*DIRECTIONS*.
Without changing a word, repeat the data, and include no pictures.

※

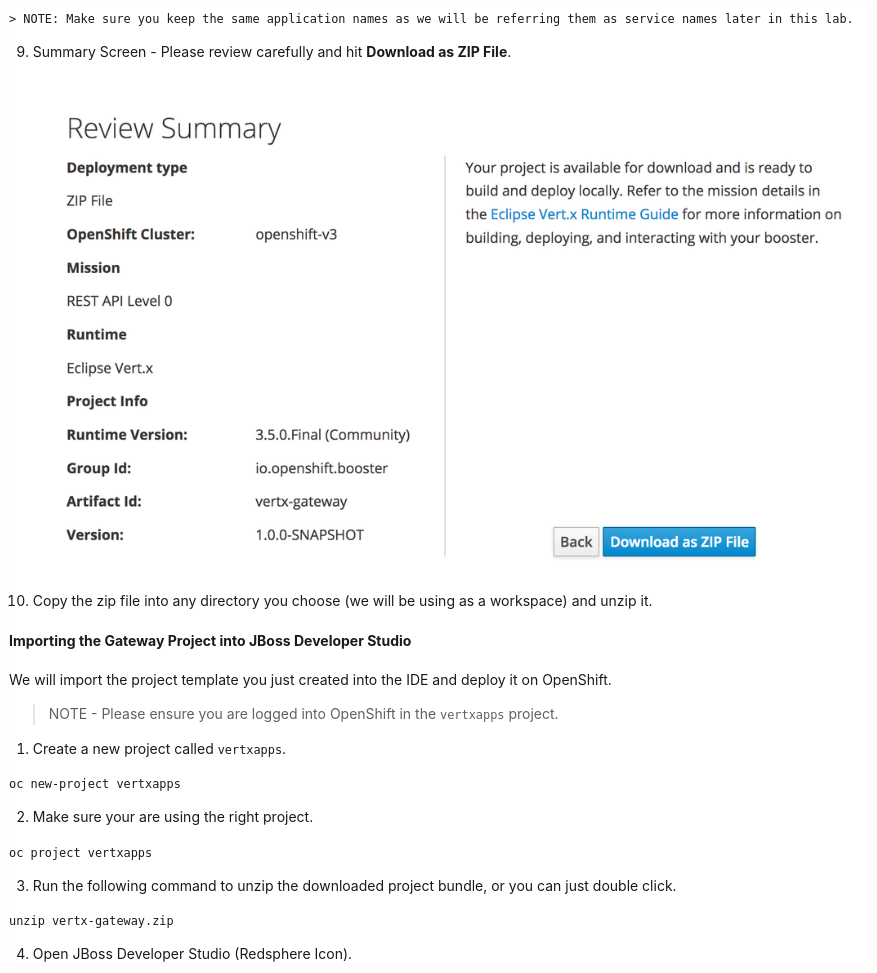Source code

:     > NOTE: Make sure you keep the same application names as we will be referring them as service names later in this lab.

9. Summary Screen - Please review carefully and hit **Download as ZIP File**.

    ![](./images/3.vertx.png)

10. Copy the zip file into any directory you choose (we will be using as a workspace) and unzip it.

#### Importing the Gateway Project into JBoss Developer Studio  

We will import the project template you just created into the IDE and deploy it on OpenShift.

> NOTE - Please ensure you are logged into OpenShift in the `vertxapps` project.

1. Create a new project called `vertxapps`.
```
oc new-project vertxapps
```
2. Make sure your are using the right project.
```
oc project vertxapps
```
3. Run the following command to unzip the downloaded project bundle, or you can just double click.
```shell
unzip vertx-gateway.zip
```
4. Open JBoss Developer Studio (Redsphere Icon).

※

*SOLUTION TO THIS TASK*.
Source code

:     > NOTE: Make sure you keep the same application names as we will be referring them as service names later in this lab.

9. Summary Screen - Please review carefully and hit **Download as ZIP File**.

    ![](./images/3.vertx.png)

10. Copy the zip file into any directory you choose (we will be using as a workspace) and unzip it.

#### Importing the Gateway Project into JBoss Developer Studio  

We will import the project template you just created into the IDE and deploy it on OpenShift.

> NOTE - Please ensure you are logged into OpenShift in the `vertxapps` project.

1. Create a new project called `vertxapps`.
```
oc new-project vertxapps
```
2. Make sure your are using the right project.
```
oc project vertxapps
```
3. Run the following command to unzip the downloaded project bundle, or you can just double click.
```shell
unzip vertx-gateway.zip
```
4. Open JBoss Developer Studio (Redsphere Icon).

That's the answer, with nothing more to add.